The degree of softness (comfort) and robustness of the various forms of neoprene varies; the softer a neoprene material, the less resilient it is, and the more likely it is to tear when in touch with things like a reef or undersea rock.
Now that the inner layer of our spearfishing wetsuits and surfing wetsuits (open cell) has been thoroughly discussed, it is time to review the exterior layer of your wetsuits. Both spearfishing wetsuits and surfing wetsuits with or without an outer layer are available in online stores.
Wetsuits Coated wetsuits have an exterior layer made of a material like an incredibly durable nylon fabric that covers the outside of the wetsuit.
The protective layer makes coated wetsuits far more resilient to tears and other potential damage, even though they provide greater resistance underwater.
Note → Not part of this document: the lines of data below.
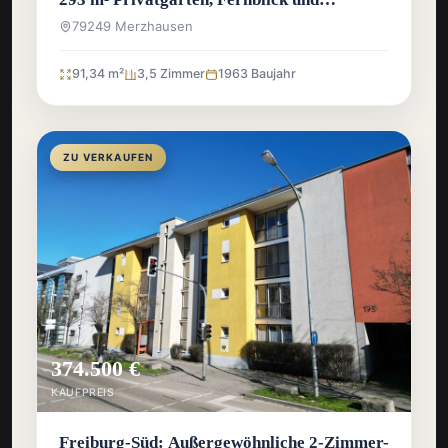
Ausbaureserve
79249 Merzhausen
91,34 m²
3,5 Zimmer
1963 Baujahr
ZU VERKAUFEN
374.500 €
KAUFPREIS
Freiburg-Süd: Außergewöhnliche 2-Zimmer-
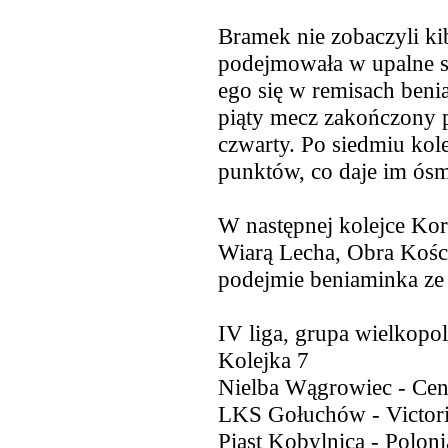
Bramek nie zobaczyli ki
podejmowała w upalne so
ego się w remisach benia
piąty mecz zakończony 
czwarty. Po siedmiu kol
punktów, co daje im ósm
W następnej kolejce Kor
Wiarą Lecha, Obra Kości
podejmie beniaminka ze
IV liga, grupa wielkopo
Kolejka 7
Nielba Wągrowiec - Cen
LKS Gołuchów - Victori
Piast Kobylnica - Polon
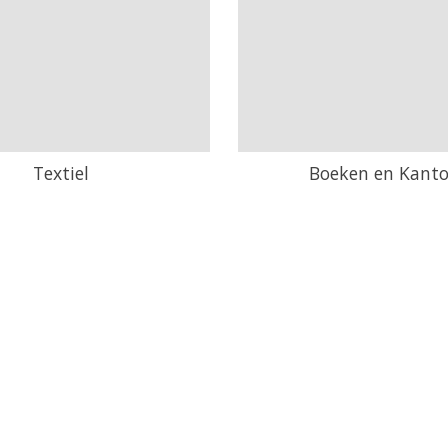
Textiel
Boeken en Kanto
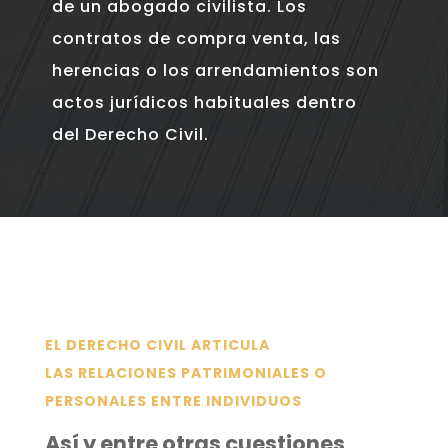
de un abogado civilista. Los
contratos de compra venta, las
herencias o los arrendamientos son
actos jurídicos habituales dentro
del Derecho Civil.
EL DERECHO CIVIL ARTICULA
LAS
RELACIONES PATRIMONIALES O
PERSONALES
ENTRE INDIVIDUOS
Así y entre otras cuestiones,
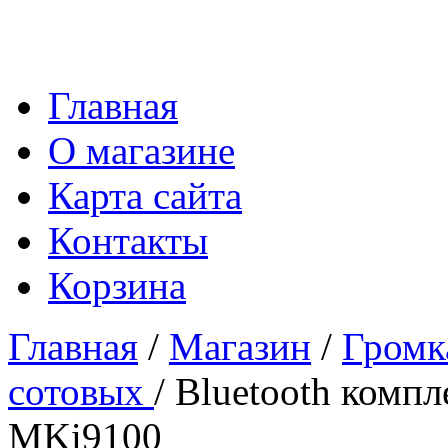
Главная
О магазине
Карта сайта
Контакты
Корзина
Главная
/
Магазин
/
Громк
сотовых
/ Bluetooth компл
MKi9100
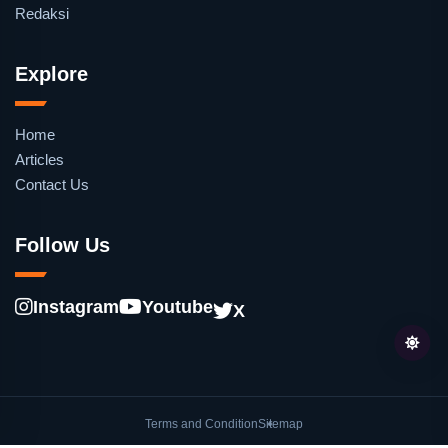
Redaksi
Explore
Home
Articles
Contact Us
Follow Us
Instagram
Youtube
X
Terms and Condition
Sitemap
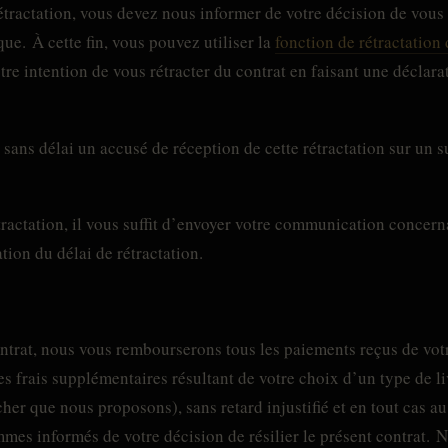
étractation, vous devez nous informer de votre décision de vous 
ue. À cette fin, vous pouvez utiliser la
fonction de rétractation
otre intention de vous rétracter du contrat en faisant une déclar
ns délai un accusé de réception de cette rétractation sur un s
tractation, il vous suffit d’envoyer votre communication concerna
ation du délai de rétractation.
ontrat, nous vous rembourserons tous les paiements reçus de votr
es frais supplémentaires résultant de votre choix d’un type de l
her que nous proposons), sans retard injustifié et en tout cas au
es informés de votre décision de résilier le présent contrat. 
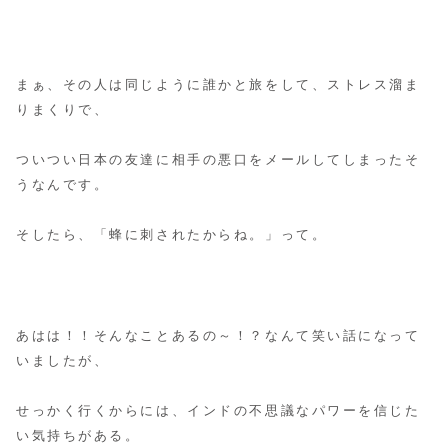
まぁ、その人は同じように誰かと旅をして、ストレス溜ま
りまくりで、
ついつい日本の友達に
相手の悪口をメールしてしまったそ
うなんです。
そしたら、「蜂に刺されたからね。」って。
あはは！！そんなことあるの～！？なんて笑い話になって
いましたが、
せっかく行くからには、インドの不思議なパワーを信じた
い気持ちがある。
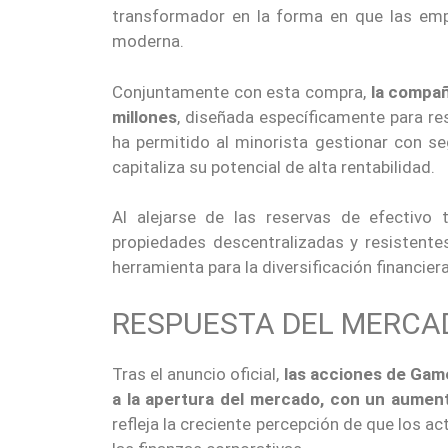
transformador en la forma en que las empr
moderna.
Conjuntamente con esta compra,
la compañ
millones
, diseñada específicamente para res
ha permitido al minorista gestionar con se
capitaliza su potencial de alta rentabilidad.
Al alejarse de las reservas de efectivo 
propiedades descentralizadas y resistente
herramienta para la diversificación financiera
RESPUESTA DEL MERCA
Tras el anuncio oficial,
las acciones de Gam
a la apertura del mercado, con un aumen
refleja la creciente percepción de que los a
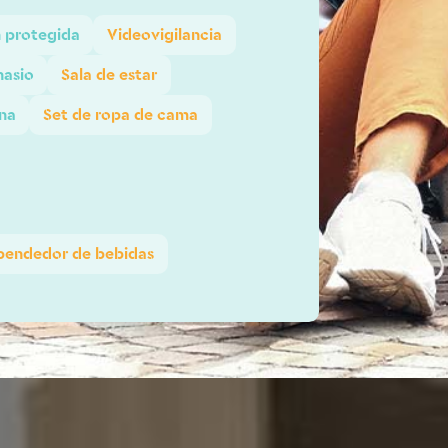
 protegida
Videovigilancia
nasio
Sala de estar
ina
Set de ropa de cama
pendedor de bebidas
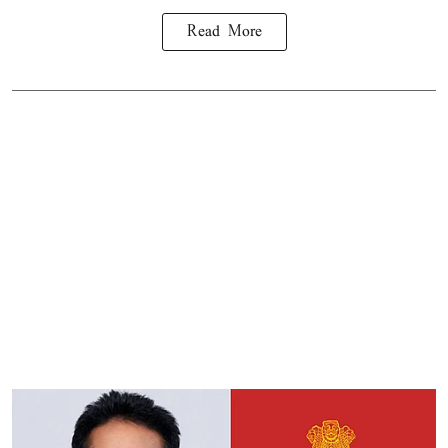
Read More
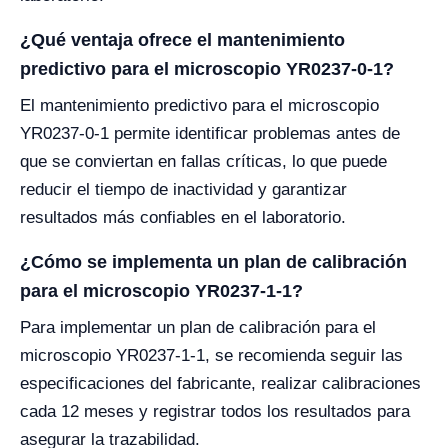
¿Qué ventaja ofrece el mantenimiento
predictivo para el microscopio YR0237-0-1?
El mantenimiento predictivo para el microscopio
YR0237-0-1 permite identificar problemas antes de
que se conviertan en fallas críticas, lo que puede
reducir el tiempo de inactividad y garantizar
resultados más confiables en el laboratorio.
¿Cómo se implementa un plan de calibración
para el microscopio YR0237-1-1?
Para implementar un plan de calibración para el
microscopio YR0237-1-1, se recomienda seguir las
especificaciones del fabricante, realizar calibraciones
cada 12 meses y registrar todos los resultados para
asegurar la trazabilidad.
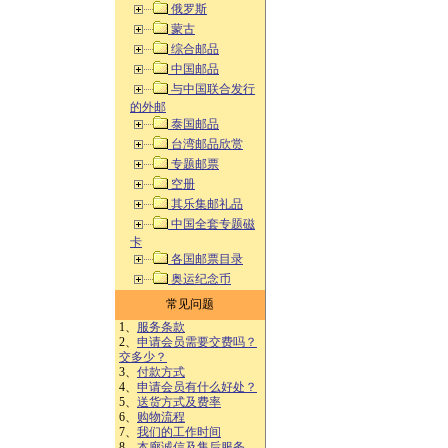
俄罗斯
蒙古
综合邮品
中国邮品
与中国联合发行
的外邮
泰国邮品
台湾邮品欣赏
专题邮票
空册
其乐集邮礼品
中国全套专题磁
卡
各国邮票目录
奥运纪念币
常见问题
1、
服务条款
2、
申请会员需要交费吗？
交多少？
3、
付款方式
4、
申请会员有什么好处？
5、
送货方式及费率
6、
购物流程
7、
我们的工作时间
8、
本廊诚信及售后服务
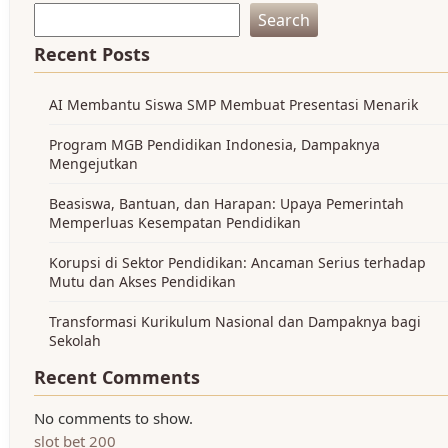
Search
Recent Posts
AI Membantu Siswa SMP Membuat Presentasi Menarik
Program MGB Pendidikan Indonesia, Dampaknya
Mengejutkan
Beasiswa, Bantuan, dan Harapan: Upaya Pemerintah
Memperluas Kesempatan Pendidikan
Korupsi di Sektor Pendidikan: Ancaman Serius terhadap
Mutu dan Akses Pendidikan
Transformasi Kurikulum Nasional dan Dampaknya bagi
Sekolah
Recent Comments
No comments to show.
slot bet 200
Surfers and spearfishers frequently utilize coated wetsuits, which come in a variety of camouflage designs.
2. Super-skin/Smooth-skin Wetsuits Wetsuits
Have nothing covering the outer surface of the neoprene without an outer coating. Neoprene’s exterior is entirely soft instead. A “Smooth-skin” or “Super-skin” wetsuit is the term used to describe this style of surfing wetsuit and spearfishing wetsuit.
Comparing smooth-skin wetsuits to covered wetsuits, there are certain benefits and drawbacks. When compared to coated wetsuits, they produce significantly less drag underwater, allowing the surfer to travel through the water more quickly. They also dry quickly once the surfer exits the water and maintain body heat even in cold weather.
The major drawback of a Smooth-skin wetsuit is that it is significantly more vulnerable to tearing and environmental damage because it lacks an outer layer for protection.
Smooth-skin wetsuits are frequently worn by skilled surfers and spearfishers equally, and they are available in a number of camouflage patterns.